(Dataset entries)

##############################

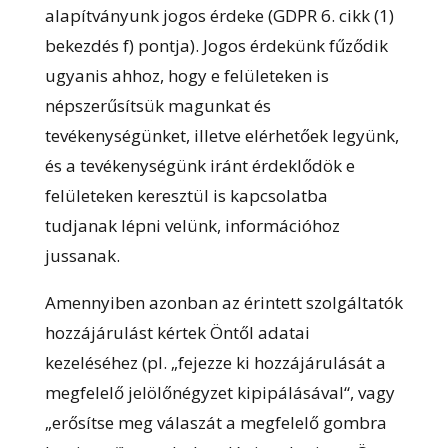
alapítványunk jogos érdeke (GDPR 6. cikk (1)
bekezdés f) pontja). Jogos érdekünk fűződik
ugyanis ahhoz, hogy e felületeken is
népszerűsítsük magunkat és
tevékenységünket, illetve elérhetőek legyünk,
és a tevékenységünk iránt érdeklődök e
felületeken keresztül is kapcsolatba
tudjanak lépni velünk, információhoz
jussanak.
Amennyiben azonban az érintett szolgáltatók
hozzájárulást kértek Öntől adatai
kezeléséhez (pl. „fejezze ki hozzájárulását a
megfelelő jelölőnégyzet kipipálásával“, vagy
„erősítse meg válaszát a megfelelő gombra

##############################

Transcribe the records above exactly, omitting every picture they contain.

• Output of the task:
alapítványunk jogos érdeke (GDPR 6. cikk (1)
bekezdés f) pontja). Jogos érdekünk fűződik
ugyanis ahhoz, hogy e felületeken is
népszerűsítsük magunkat és
tevékenységünket, illetve elérhetőek legyünk,
és a tevékenységünk iránt érdeklődök e
felületeken keresztül is kapcsolatba
tudjanak lépni velünk, információhoz
jussanak.
Amennyiben azonban az érintett szolgáltatók
hozzájárulást kértek Öntől adatai
kezeléséhez (pl. „fejezze ki hozzájárulását a
megfelelő jelölőnégyzet kipipálásával“, vagy
„erősítse meg válaszát a megfelelő gombra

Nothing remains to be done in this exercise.